A study has discovered that the fungus Geomyces destructans is the causal agent of White-nose Syndrome (WNS), the fungal disease decimating the bat population.

The study is coauthored by Justin Boyles, a post-doctoral research associate in ecology and evolutionary biology at the University of Tennessee, Knoxville, and a team led by David Blehert at the U.S. Geological Survey (USGS) National Wildlife Health Center. It also involved Jeffrey Lorch, a graduate student at the University of Wisconsin, Madison. The symptoms of WNS include loss of body fat, unusual winter behavior, lesions to the wing membranes, and death.

The findings are published in the latest edition of Nature.

G. destructans has been thought to be the likely culprit, because the skin lesions characteristic of the disease are associated with colonization of the fungus. Still, the role of G. destructans in WNS has remained controversial, because evidence proving the fungus as the primary cause of the disease was lacking.

Many assume that fungal infections in mammals only occur if some other pathogen has already weakened the immune system,” said Boyles. “Additionally, the recent discovery that G. destructans commonly colonizes the skin of bats in Europe with no major die-offs generated speculation that other unidentified factors are the primary cause of WNS.”

To put the speculation to rest, the researchers set up an experiment to see if G. destructans causes WNS. They housed healthy little brown bats in a laboratory under hibernation conditions and treated them with G. destructans. Exposure to the fungus caused WNS in the healthy bats. They also found that WNS can be transmitted from infected bats to healthy bats through direct contact.

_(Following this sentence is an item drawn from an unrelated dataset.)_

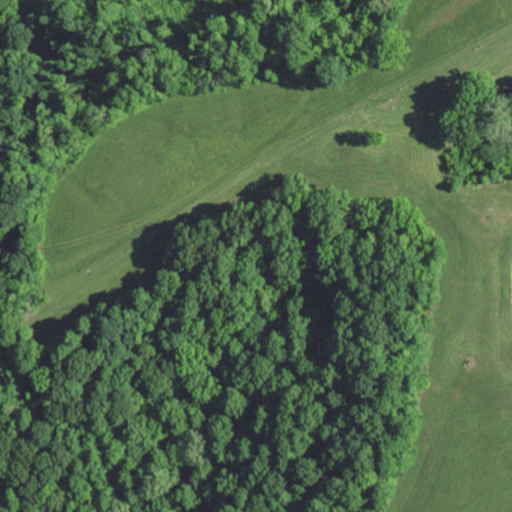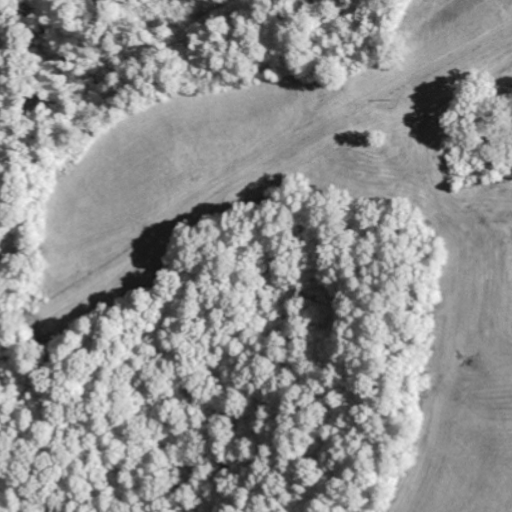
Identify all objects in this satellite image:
road: (392, 367)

The researchers are hopeful the findings will allow land managers and reseachers to focus efforts on solutions that may slow the spread of the fungus to new bat populations.

Boyles collaborated with Blehert, Lorch, Carol Meteyer and Anne Ballmann from the National Wildlife Health Center at the USGS in Madison, Wisc.; Melissa Behr at the Wisconsin Veterinary Diagnostic Laboratory in Madison, Wisc.; Paul Cryan from the Fort Collins Science Center at USGS in Fort Collins, Colo.; Alan Hicks from the New York Department of Environmental Conservation in Albany, N.Y.; Jeremy Coleman from the U.S. Fish and Wildlife Service in Hadley, Mass.; David Redell from the Wisconsin Department of Natural Resources in Madison, Wisc.; and DeeAnn Reeder from Bucknell University in Lewisburg, Pa.